When award-winning British cook Nigel Slater writes about food, the thing that stands out most is the man's unashamed greed. And, rather than this being a problem, it's what draws people in and makes them buy the Observer every Sunday because he writes for the magazine. It's what has made last year's 'Kitchen Diaries' - a simple account of the dishes he cooked over 12 months - a bestseller. It's what propels people towards the kitchen, mouth watering and Slater magazine cutting or cookbook in hand, to try out a new recipe.

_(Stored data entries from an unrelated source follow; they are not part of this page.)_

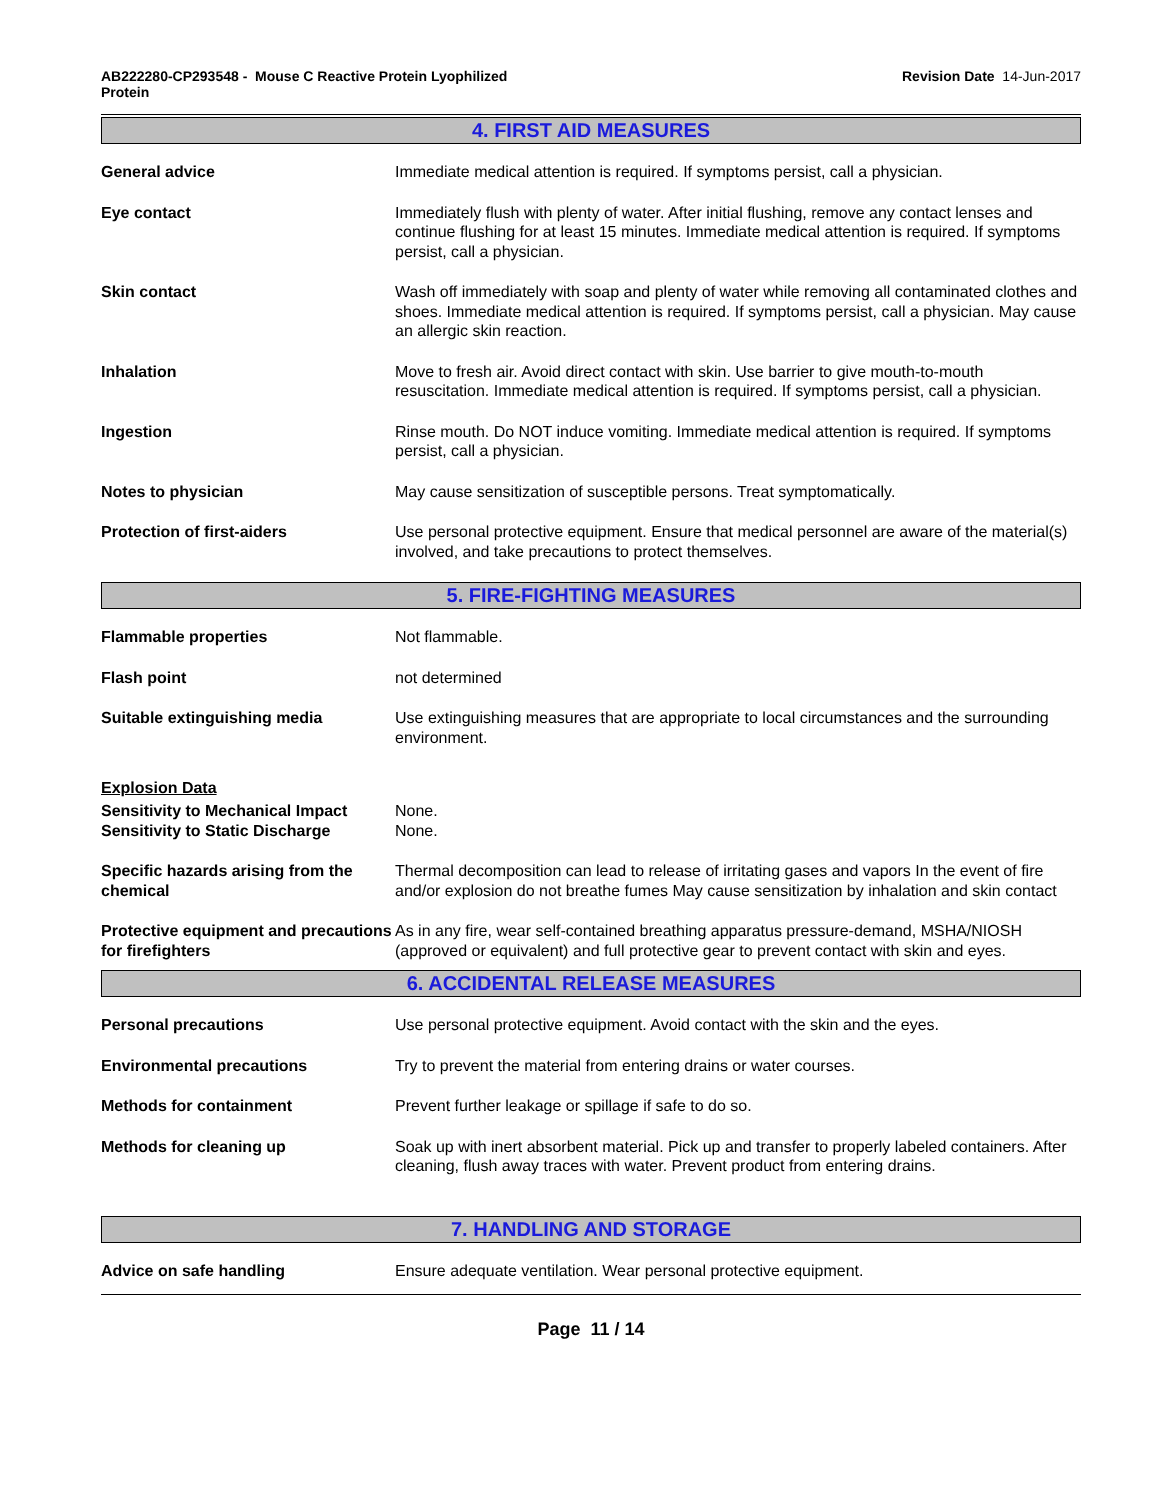AB222280-CP293548 - Mouse C Reactive Protein Lyophilized
Protein
Revision Date 14-Jun-2017
4. FIRST AID MEASURES
General advice Immediate medical attention is required. If symptoms persist, call a physician.
Eye contact Immediately flush with plenty of water. After initial flushing, remove any contact lenses and continue flushing for at least 15 minutes. Immediate medical attention is required. If symptoms persist, call a physician.
Skin contact Wash off immediately with soap and plenty of water while removing all contaminated clothes and shoes. Immediate medical attention is required. If symptoms persist, call a physician. May cause an allergic skin reaction.
Inhalation Move to fresh air. Avoid direct contact with skin. Use barrier to give mouth-to-mouth resuscitation. Immediate medical attention is required. If symptoms persist, call a physician.
Ingestion Rinse mouth. Do NOT induce vomiting. Immediate medical attention is required. If symptoms persist, call a physician.
Notes to physician May cause sensitization of susceptible persons. Treat symptomatically.
Protection of first-aiders Use personal protective equipment. Ensure that medical personnel are aware of the material(s) involved, and take precautions to protect themselves.
5. FIRE-FIGHTING MEASURES
Flammable properties Not flammable.
Flash point not determined
Suitable extinguishing media Use extinguishing measures that are appropriate to local circumstances and the surrounding environment.
Explosion Data
Sensitivity to Mechanical Impact
None.
Sensitivity to Static Discharge
None.
Specific hazards arising from the chemical
Thermal decomposition can lead to release of irritating gases and vapors In the event of fire and/or explosion do not breathe fumes May cause sensitization by inhalation and skin contact
Protective equipment and precautions for firefighters
As in any fire, wear self-contained breathing apparatus pressure-demand, MSHA/NIOSH (approved or equivalent) and full protective gear to prevent contact with skin and eyes.
6. ACCIDENTAL RELEASE MEASURES
Personal precautions Use personal protective equipment. Avoid contact with the skin and the eyes.
Environmental precautions Try to prevent the material from entering drains or water courses.
Methods for containment Prevent further leakage or spillage if safe to do so.
Methods for cleaning up Soak up with inert absorbent material. Pick up and transfer to properly labeled containers. After cleaning, flush away traces with water. Prevent product from entering drains.
7. HANDLING AND STORAGE
Advice on safe handling Ensure adequate ventilation. Wear personal protective equipment.
Page 11 / 14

Penguin have recently reissued four of his early cookbooks - 'Real Fast Food', 'Real Fast Puddings' (1993), 'The 30-Minute Cook' and 'Real Cooking' - in lovely, cream-coloured paperbacks, with simple cover illustrations from Alice Tait. 'Real Fast Food', Slater's first book, published in 1992, is a treasure trove of more than 350 quick, easy and tasty recipes and suggestions for what to eat when you've no time to cook. He states his precepts in 'Real Fast Food' - "a set of straightforward recipes for fast food with bold flavours, cooked in minutes and served without pretension" - ideas that he has stuck to, time and time again in later books, along with his use of the very best ingredients: extra virgin olive oil, fruits and berries, anchovies and "dark, bitter and absurdly expensive chocolate".

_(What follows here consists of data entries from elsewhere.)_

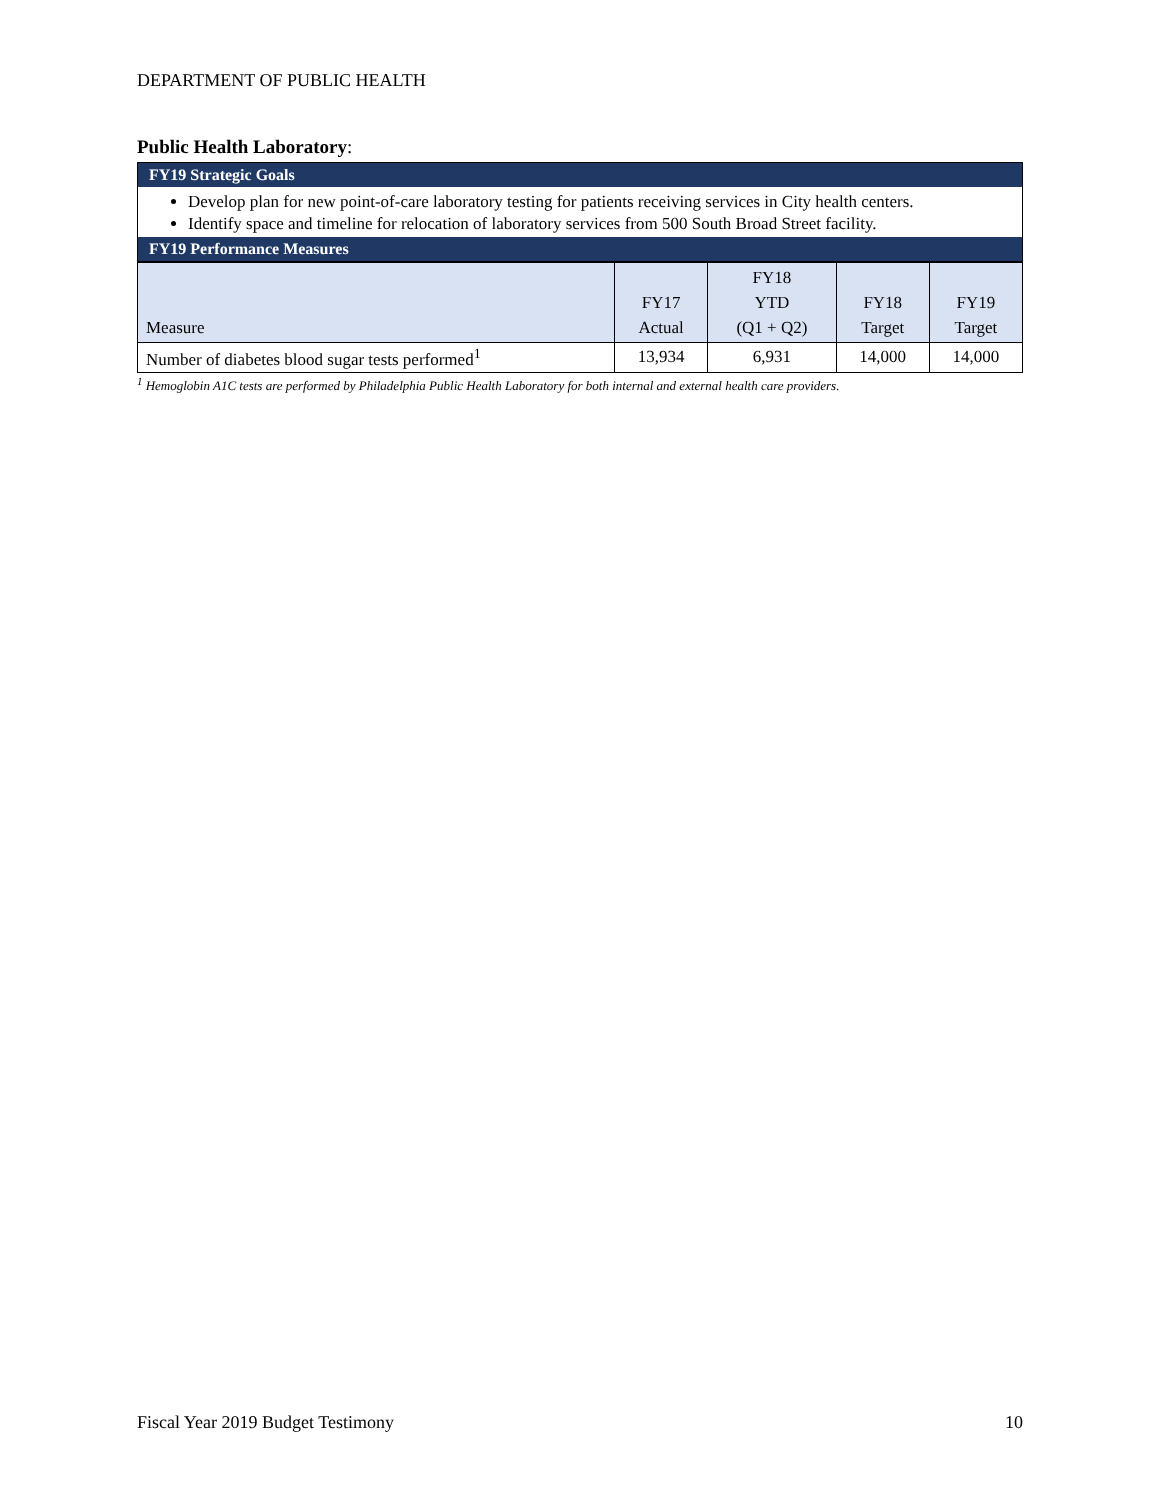DEPARTMENT OF PUBLIC HEALTH
Public Health Laboratory:
FY19 Strategic Goals
Develop plan for new point-of-care laboratory testing for patients receiving services in City health centers.
Identify space and timeline for relocation of laboratory services from 500 South Broad Street facility.
FY19 Performance Measures
| Measure | FY17 Actual | FY18 YTD (Q1 + Q2) | FY18 Target | FY19 Target |
| Number of diabetes blood sugar tests performed<sup>1</sup> | 13,934 | 6,931 | 14,000 | 14,000 |
<sup>1</sup> Hemoglobin A1C tests are performed by Philadelphia Public Health Laboratory for both internal and external health care providers.
Fiscal Year 2019 Budget Testimony 10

'Real Fast Puddings' is a slimmer book, a seasonal exploration of sweet dishes that concentrates on fruit, with treasures like the recipe for the best Plum Crumble or Vanilla Ice Cream with Christmas Pudding Sauce. 'The 30-Minute Cook' (1994), the first of his cookbooks with photos (from Kevin Summers), spreads its net a little wider, with recipes from India, south-east Asia, north Africa and the Middle East but, although worthwhile (there's no such thing as a unused Nigel Slater cookbook), it is not as immediate as 'Real Cooking' (1997). Pictures from Georgia Glynn Smith in 'Real Cooking' are almost lascivious in their close attention to food detail and his recipes - for Savoury Onions, Crusty Bread; Split Pea Soup with Moroccan Spiced Butter; and the classic Bottom Crust Fruit Pie -  are straightforward, unpretentious and hit the spot every time. If you don't already own these books, you owe it to yourself to get them. Start with 'Real Fast Food' and learn about cooking - and greed - Nigel Slater-style.